• Tuesday, Jan 19, 2021
  • Last Update : 11:52 pm

Sesame Street unveils Rohingya Muppets to help refugee children

  • Published at 05:26 pm December 18th, 2020
Aziz (left) is described as a storyteller, while his twin sister, Noor, is a passionate and curious girl
Aziz (left) is described as a storyteller, while his twin sister, Noor, is a passionate and curious girl Courtesy

Children make up more than half of about 730,000 Rohingya who arrived in Bangladesh in 2017

Children’s TV show “Sesame Street” has unveiled its first Rohingya Muppets to help thousands of refugee children overcome trauma and tackle the pandemic’s impact in the world’s largest refugee settlement in Bangladesh.

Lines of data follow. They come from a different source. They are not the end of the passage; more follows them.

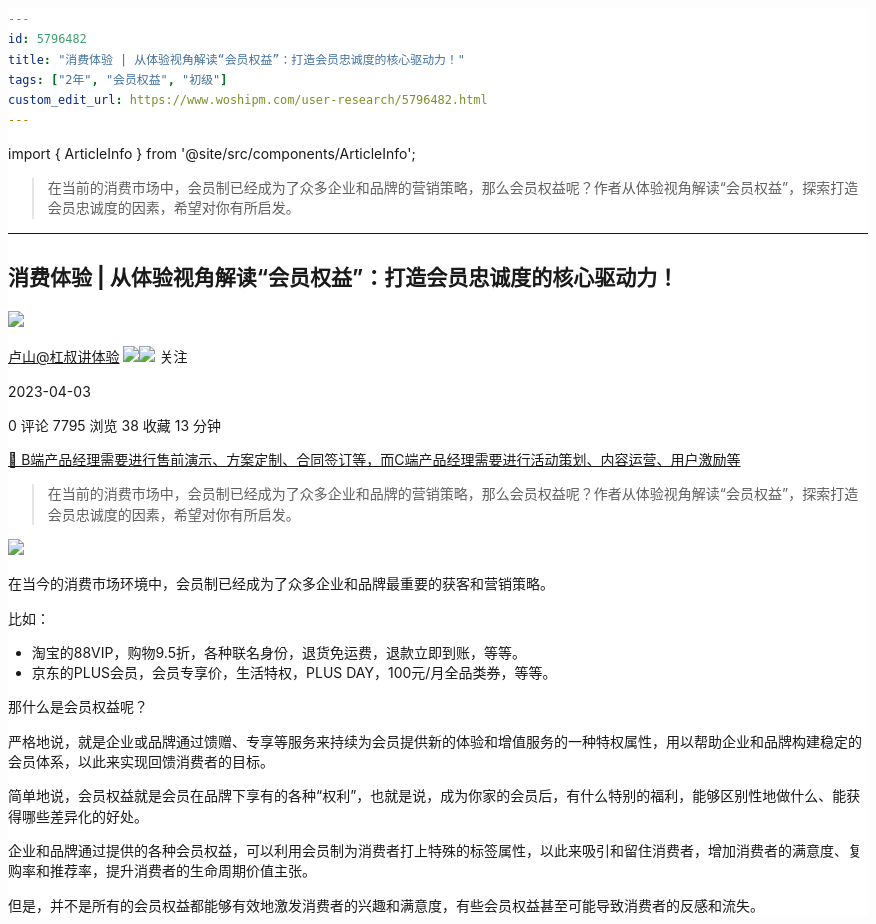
 ```yaml
---
id: 5796482
title: "消费体验 | 从体验视角解读“会员权益”：打造会员忠诚度的核心驱动力！"
tags: ["2年", "会员权益", "初级"]
custom_edit_url: https://www.woshipm.com/user-research/5796482.html
---
```

import { ArticleInfo } from '@site/src/components/ArticleInfo';

<ArticleInfo
    author="卢山@杠叔讲体验"
    authorLink="https://www.woshipm.com/u/629667"
    published="2023-04-03"
    views={7795}
    comments={0}
    collects={38}
/>

> 在当前的消费市场中，会员制已经成为了众多企业和品牌的营销策略，那么会员权益呢？作者从体验视角解读“会员权益”，探索打造会员忠诚度的因素，希望对你有所启发。

---

## 消费体验 | 从体验视角解读“会员权益”：打造会员忠诚度的核心驱动力！

[![](https://static.woshipm.com/pmapp_avatar_20230322095429_9319.jpeg?imageView2/1/w/72/h/72/q/100)](https://www.woshipm.com/u/629667)

[卢山@杠叔讲体验](https://www.woshipm.com/u/629667) ![](https://static.woshipm.com/tag/1121_1@2x.png)![](https://static.woshipm.com/tag/2405_1@2x.png) 关注

2023-04-03

0 评论 7795 浏览 38 收藏 13 分钟

[🔗 B端产品经理需要进行售前演示、方案定制、合同签订等，而C端产品经理需要进行活动策划、内容运营、用户激励等](https://ke.qidianla.com/courses/bcpm)

> 在当前的消费市场中，会员制已经成为了众多企业和品牌的营销策略，那么会员权益呢？作者从体验视角解读“会员权益”，探索打造会员忠诚度的因素，希望对你有所启发。

![](https://image.woshipm.com/wp-files/2023/04/fvElxzk39MjqjT9nCmB5.png)

在当今的消费市场环境中，会员制已经成为了众多企业和品牌最重要的获客和营销策略。

比如：

*   淘宝的88VIP，购物9.5折，各种联名身份，退货免运费，退款立即到账，等等。
*   京东的PLUS会员，会员专享价，生活特权，PLUS DAY，100元/月全品类券，等等。

那什么是会员权益呢？

严格地说，就是企业或品牌通过馈赠、专享等服务来持续为会员提供新的体验和增值服务的一种特权属性，用以帮助企业和品牌构建稳定的会员体系，以此来实现回馈消费者的目标。

简单地说，会员权益就是会员在品牌下享有的各种“权利”，也就是说，成为你家的会员后，有什么特别的福利，能够区别性地做什么、能获得哪些差异化的好处。

企业和品牌通过提供的各种会员权益，可以利用会员制为消费者打上特殊的标签属性，以此来吸引和留住消费者，增加消费者的满意度、复购率和推荐率，提升消费者的生命周期价值主张。

但是，并不是所有的会员权益都能够有效地激发消费者的兴趣和满意度，有些会员权益甚至可能导致消费者的反感和流失。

Six-year-old twins, Noor and Aziz Yasmin, will feature alongside the show’s famous characters like Elmo and Louie in educational videos in Rohingya language in the camps, according to Sesame Workshop, the non-profit organization behind the show.

“Noor and Aziz are at the heart of our efforts to bring early education ... to children and caregivers ... impacted tremendously by the dual crises of displacement and the Covid-19 pandemic,” Sherrie Westin, president of social impact at Sesame Workshop, said in a statement.

“For most Rohingya children, Noor and Aziz will be the very first characters in media who look and sound like them... (they) will bring the transformative power of playful learning to families at a time when it’s needed more than ever before.”

According to UN figures, children make up more than half of about 730,000 Rohingya who arrived in Bangladesh in 2017 after a mass exodus from Myanmar and now live in camps in Cox’s Bazar.

Earlier this year aid agencies said the risks of child marriage and trafficking had increased in the camps as the pandemic led to scaling back camp activities and shutting youth services.

Sesame Workshop described Noor as a passionate and curious girl who loves to make up funny new rules for games, while her brother is a storyteller whose creativity can, at times, distract him from his daily tasks.

Bangladeshi non-government organization Brac, a partner of the program, said the video segments would begin “soon.”

“This will definitely help the Rohingya children stay connected to their roots,” said Brac Spokeswoman Hasina Akhter.